Here's how the reprocessing works at their plants:
- The material for recycling will get shipped to the plant, where someone will inspect it to remove contaminants like paper and food.
- Sorting separates clean material from soiled waste that will need washing.
- Fed into a grinder, the waste turns into "fluff." If any EPS is not already clean, then it will undergo washing and drying.
- Heat and friction melt the fluff, removing all the air.
- The melted material is pushed under pressure into a die with small openings and extruded as strands of polystyrene, which are cooled with water and chopped into pellets.
- The company ships the pellets to manufacturers, so they can use them in everything from toys to sun visors to building insulation.
Reducing Bulk
Carrying truckloads of light, bulky polystyrene to recycling facilities is usually not economical. Recyclers have found ways to compact the material to a more manageable size. Balers take foam packaging and compress it, reducing the bulk somewhat.
Another method is to use limonene, a natural solvent made from orange peels. Limonene dissolves and concentrates EPS and can itself be reused. The chemical causes the EPS foam to "melt" without heat, reducing it to 5 percent of its original size. Thermal compaction uses heat to reduce chopped EPS to a concentrated brick that's easier to ship.

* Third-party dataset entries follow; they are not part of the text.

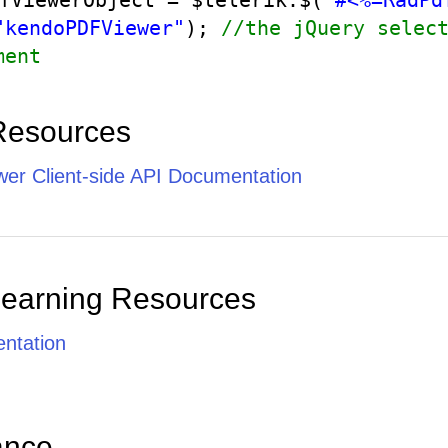
fViewerObject = $telerik.$(
"#<%=RadPd
"kendoPDFViewer"
);
//the jQuery selec
ment
Resources
er Client-side API Documentation
Learning Resources
ntation
ance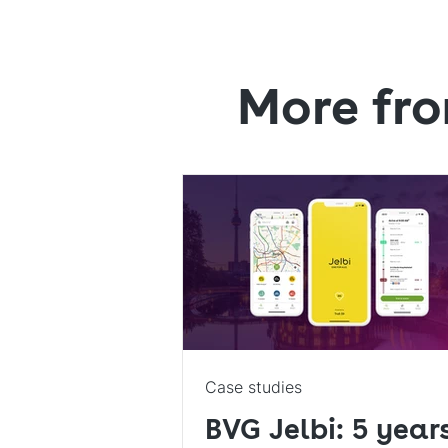
More fro
Case studies
BVG Jelbi: 5 year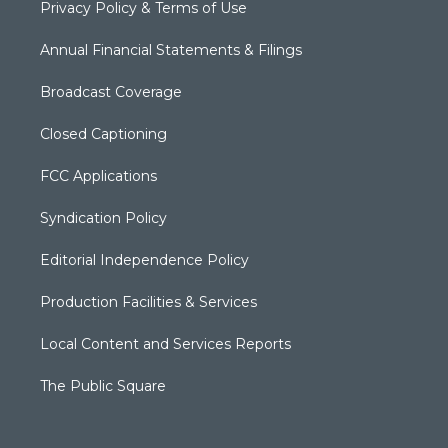
Privacy Policy & Terms of Use
Annual Financial Statements & Filings
Broadcast Coverage
Closed Captioning
FCC Applications
Syndication Policy
Editorial Independence Policy
Production Facilities & Services
Local Content and Services Reports
The Public Square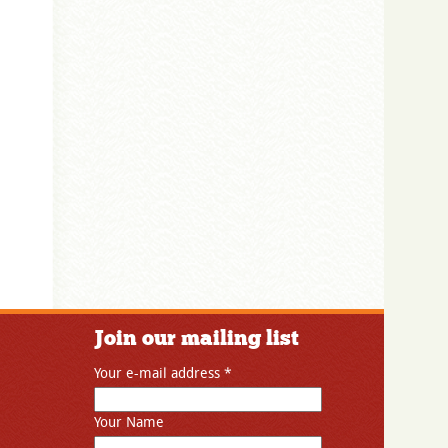
Join our mailing list
Your e-mail address
*
Your Name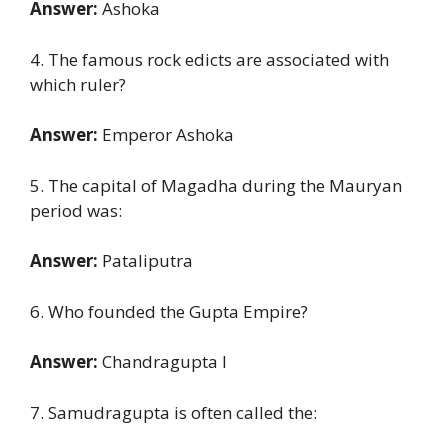
Answer:
Ashoka
4. The famous rock edicts are associated with
which ruler?
Answer:
Emperor Ashoka
5. The capital of Magadha during the Mauryan
period was:
Answer:
Pataliputra
6. Who founded the Gupta Empire?
Answer:
Chandragupta I
7. Samudragupta is often called the: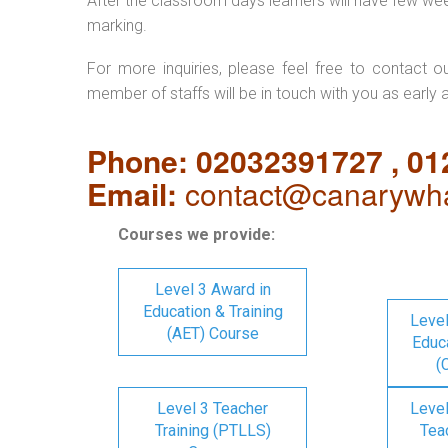
After the classroom days learners will have few we
marking.
For more inquiries, please feel free to contact o
member of staffs will be in touch with you as early 
Phone: 02032391727 , 0
Email:
contact@canarywha
Courses we provide:
Level 3 Award in
Education & Training
Level
(AET) Course
Educa
(
Level 3 Teacher
Level
Training (PTLLS)
Tea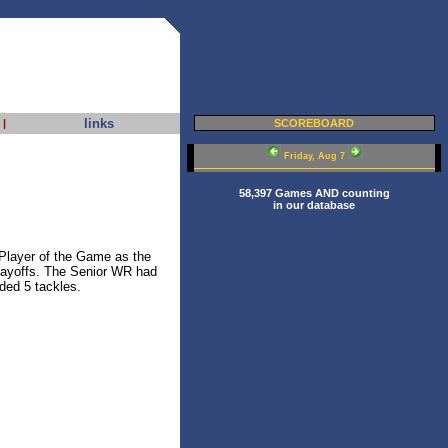
links
|
SCOREBOARD
Friday, Aug 7
58,397 Games AND counting
in our database
layer of the Game as the
playoffs. The Senior WR had
ded 5 tackles.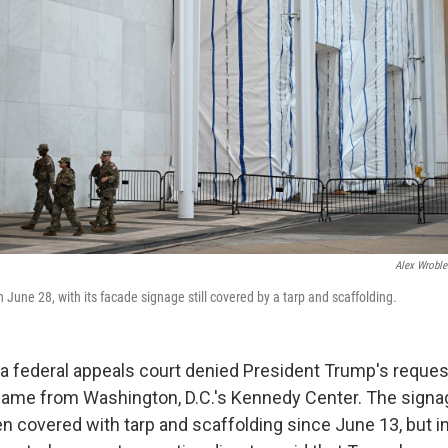
Alex Wroble
June 28, with its facade signage still covered by a tarp and scaffolding.
 federal appeals court denied President Trump's request
name from Washington, D.C.'s Kennedy Center. The signa
n covered with tarp and scaffolding since June 13, but in 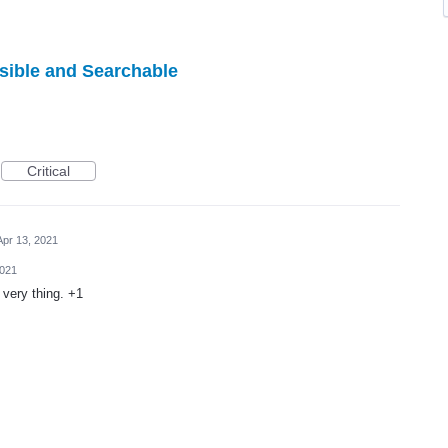
sible and Searchable
Critical
Apr 13, 2021
2021
 very thing. +1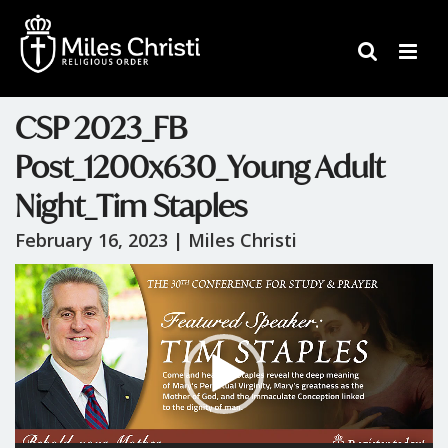
CSP 2023_FB
Post_1200x630_Young Adult
Night_Tim Staples
February 16, 2023 |
Miles Christi
Video
Player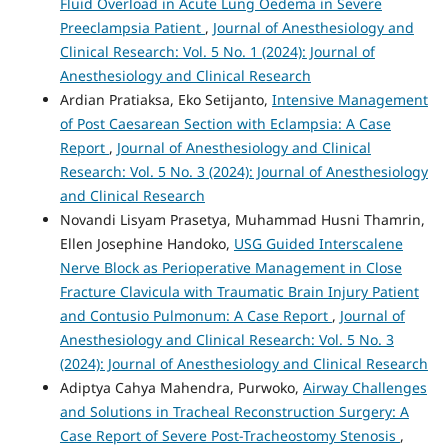
Fluid Overload in Acute Lung Oedema in Severe
Preeclampsia Patient
,
Journal of Anesthesiology and
Clinical Research: Vol. 5 No. 1 (2024): Journal of
Anesthesiology and Clinical Research
Ardian Pratiaksa, Eko Setijanto,
Intensive Management
of Post Caesarean Section with Eclampsia: A Case
Report
,
Journal of Anesthesiology and Clinical
Research: Vol. 5 No. 3 (2024): Journal of Anesthesiology
and Clinical Research
Novandi Lisyam Prasetya, Muhammad Husni Thamrin,
Ellen Josephine Handoko,
USG Guided Interscalene
Nerve Block as Perioperative Management in Close
Fracture Clavicula with Traumatic Brain Injury Patient
and Contusio Pulmonum: A Case Report
,
Journal of
Anesthesiology and Clinical Research: Vol. 5 No. 3
(2024): Journal of Anesthesiology and Clinical Research
Adiptya Cahya Mahendra, Purwoko,
Airway Challenges
and Solutions in Tracheal Reconstruction Surgery: A
Case Report of Severe Post-Tracheostomy Stenosis
,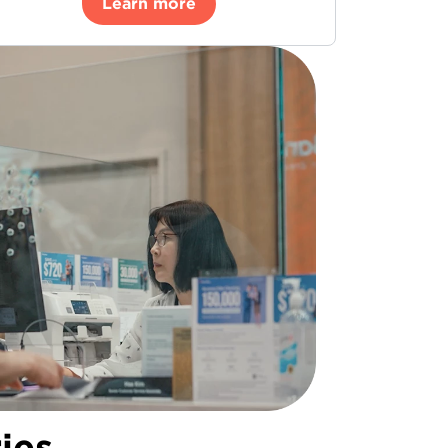
Learn more
ies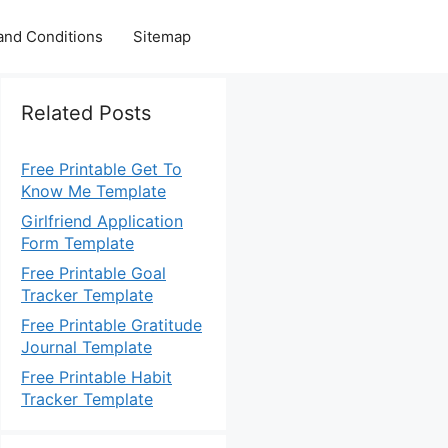
and Conditions
Sitemap
Related Posts
Free Printable Get To
Know Me Template
Girlfriend Application
Form Template
Free Printable Goal
Tracker Template
Free Printable Gratitude
Journal Template
Free Printable Habit
Tracker Template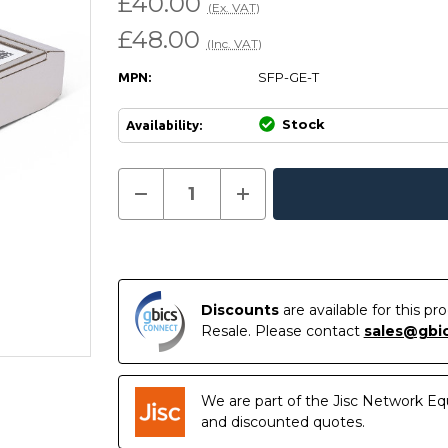
£40.00
(Ex. VAT)
£48.00
(Inc. VAT)
SFP-GE-T
MPN:
Stock
Availability:
Current
Decrease
Increase
Quantity
Quantity
In
Stock:
of
of
Stock
SFP-
SFP-
GE-
GE-
T
T
-
-
Huawei
Huawei
Compatible
Compatible
Discounts
are available for this p
10/100/1000BASE-
10/100/1000BASE-
Resale. Please contact
sales@gbi
T
T
SFP
SFP
Copper
Copper
RJ-
RJ-
45
45
We are part of the Jisc Network Eq
100m
100m
Transceiver
Transceiver
and discounted quotes.
Module
Module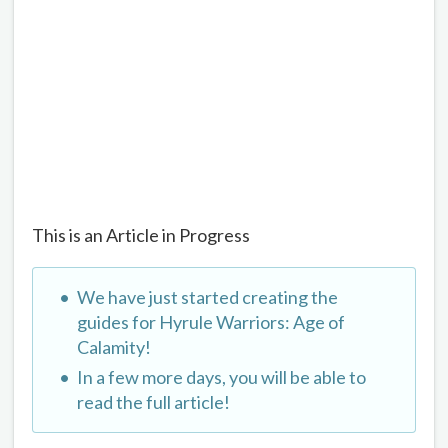
This is an Article in Progress
We have just started creating the
guides for Hyrule Warriors: Age of
Calamity!
In a few more days, you will be able to
read the full article!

When burned in municipal incinerators, polystyrene yields nothing but carbon dioxide and water vapor. It's a good fuel for waste-to-energy programs that capture the heat and turn it into useful purposes, a process known as thermal recycling.
If recycling polystyrene sounds like a lot of trouble, what's the point of doing it? Read on to find out some reasons why.
Upcycled "Wood"
An interesting use of recycled EPS is a product that looks like wood and that builders can use for park benches and fence posts. The material costs less than hardwood and is an alternative to woods harvested from rainforests, such as mahogany and teak.
Making polystyrene requires petroleum, which is a nonrenewable resource. So recycling polystyrene reduces the amount of oil needed for the manufacturing process. This is not a pure gain, of course, because some energy will still go to transport and to reprocess the material.
The most visible benefit of polystyrene recycling is the reduction of litter both on land and in the sea. EPS — which oxygen, sunlight and water do not affect — stays around indefinitely. Municipalities have to spend money to clean it up. That's why a number of cities, including San Francisco and Seattle, have banned EPS in takeout food packaging.